Artificial intelligence governance in healthcare is progressing across multiple jurisdictions but remains fragmented, under-enforced, and uneven in its ambition, according to a global analysis presented at a forum convened by the ADB-WHO Forum on Harnessing AI for Health Equity in Manila last week.
Peiling Yap, Chief Scientist at HealthAI – The Global Agency for Responsible AI, drew on the organisation’s December 2025 report to outline the state of AI health governance across eight countries — Brazil, China, India, the UK, Singapore, the United States, Vietnam, and Zambia — identifying shared structural trends, persistent common challenges, and country-specific findings.
Three structural trends
Yap identified three trends shaping the regulatory landscape globally. The first is the growing role of software as a medical device (SaMD) frameworks as the primary legal foundation for AI governance in healthcare.
Most countries are broadly aligning with IMDRF-based risk classification guidelines, she said, but a regulatory grey zone persists around in-hospital AI systems and direct-to-consumer applications, which frequently fall outside existing medical device classifications. Emerging mechanisms to address these gaps include model cards for AI-enabled medical devices, predetermined change control plans, and expanded post-market surveillance authority covering the full product lifecycle.
The second trend is the emergence of what Yap described as multi-layered governance architecture, combining national AI strategies, data protection legislation, digital health infrastructure, and sector-specific medical device regulation.
She cited the EU AI Act’s contested interaction with the Medical Device Regulation, Peru’s AI law and its limited enforcement capacity, and South Korea’s dual compliance requirement under both the Digital Medical Products Act and the AI Basic Act as illustrations of the complexity this creates in practice.
The third trend is the rise of digital sovereignty as a central concern in national health data strategy. Governments are increasingly developing dedicated health data platforms and seeking to define how data may be used in AI development.
Yap noted that data from wearables and consumer health applications frequently falls outside traditional health privacy frameworks, and that re-identification of individuals through cross-dataset analysis is an expanding risk that regulators are only beginning to address.
Three cross-cutting challenges
Across all eight jurisdictions, Yap identified three systemic challenges. The first is fragmented regulatory authority: in every country examined, multiple agencies carry overlapping mandates with limited coordination between them.
The second is the inadequacy of existing governance frameworks for adaptive AI — systems that continue to learn and change after deployment — which current regulatory models were not designed to handle.
The third is infrastructure inequity: uneven broadband connectivity and digital literacy between urban and rural populations, a challenge Yap described as present not only in emerging markets but across all eight countries in the study.
She also noted a broader structural problem: a consistent distance between the ambitious strategic visions governments articulate in national AI strategies and their capacity to translate those visions into enforceable regulation.
China: a two-phase model
Yap devoted particular attention to China, describing its approach as a deliberate two-phase strategy. The first phase focuses on building what she termed a “digital highway” — the data platforms, governance standards, and regulatory infrastructure needed to support AI deployment at scale.
This includes a four-level national population health information platform under a Medical Big Data strategy, and an Internet Plus Healthcare programme that had reached more than 3,340 internet hospitals by December 2024.
The second phase, already under way, involves guiding AI applications onto that infrastructure. China’s National Medical Products Administration has developed specialised guidelines for AI-enabled medical devices, with mandatory adverse event reporting and periodic re-evaluations.
By October 2025, more than 110 Class III AI medical devices had received approval, with domestic firms holding over 90% of approvals. Yap also noted China’s stated intent to align with EU MDR, IVDR, and FDA GMLP standards to facilitate synchronous global product launches.
Vietnam: foundations in place, capacity to build
Vietnam, Yap said, is at an earlier stage but has the right legal foundations in place, including a Digital Technology Industry Law and a Personal Data Protection Decree.

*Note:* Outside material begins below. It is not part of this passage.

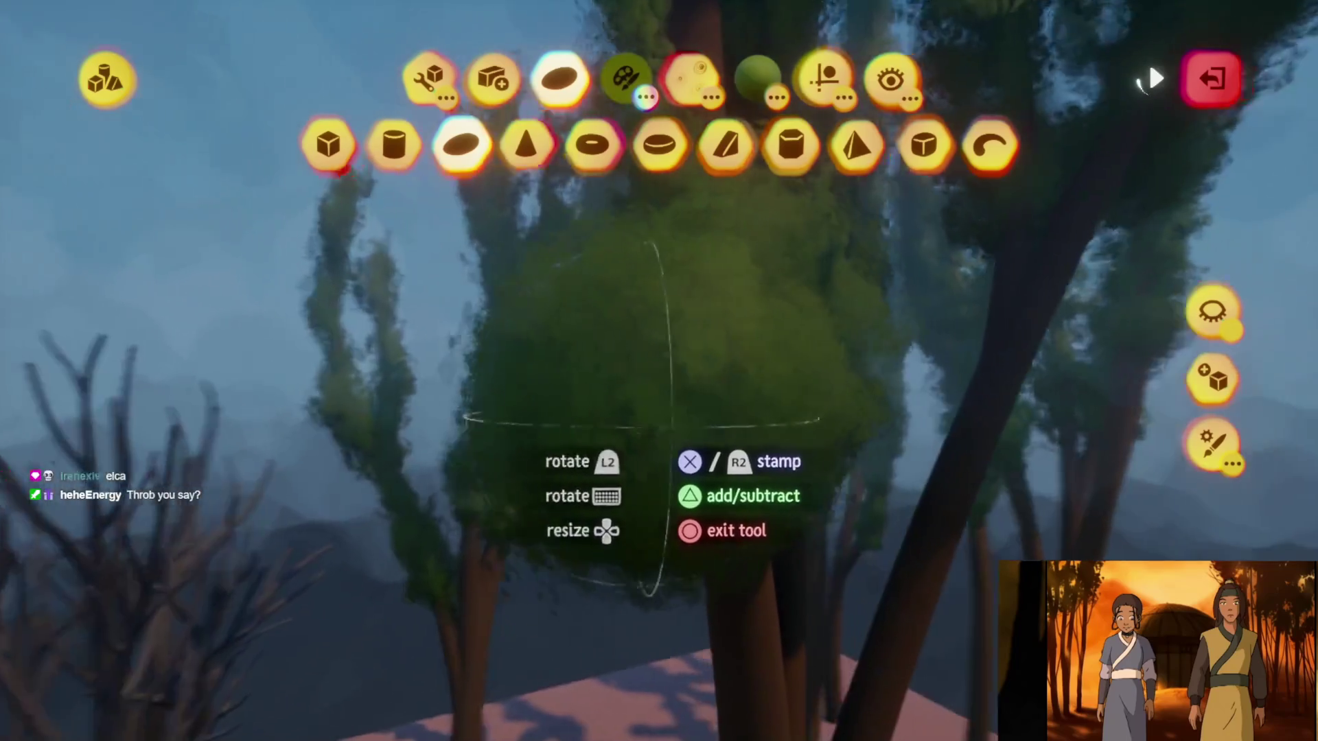
{"action": "left_click", "coordinate": [669, 412]}
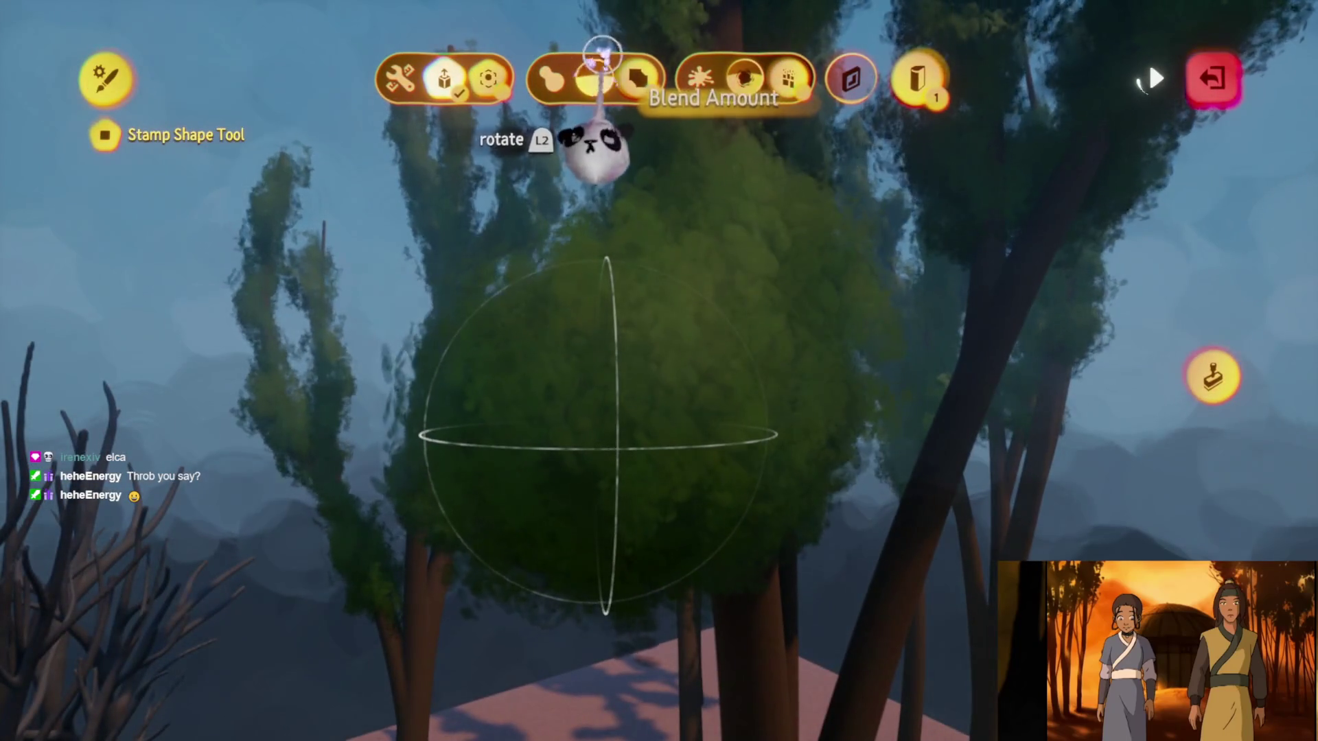
{"action": "key", "text": "Escape"}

AI applications in healthcare are currently regulated under SaMD pathways.
She noted that HealthAI is actively working with Vietnamese regulators to build the enforcement and assessment capacity required to manage the incoming wave of AI deployment.
Recommendations for governments
Closing her presentation, Yap outlined HealthAI’s recommendations for national governments and health ministries: establishing formal interagency coordination mechanisms such as dedicated AI councils or cross-ministerial working groups; adopting participatory and evidence-based policy design; and prioritising investment in foundational infrastructure including electricity, broadband connectivity, digital health platforms, and society-wide AI literacy.
The full HealthAI report is available for download via the organisation’s website.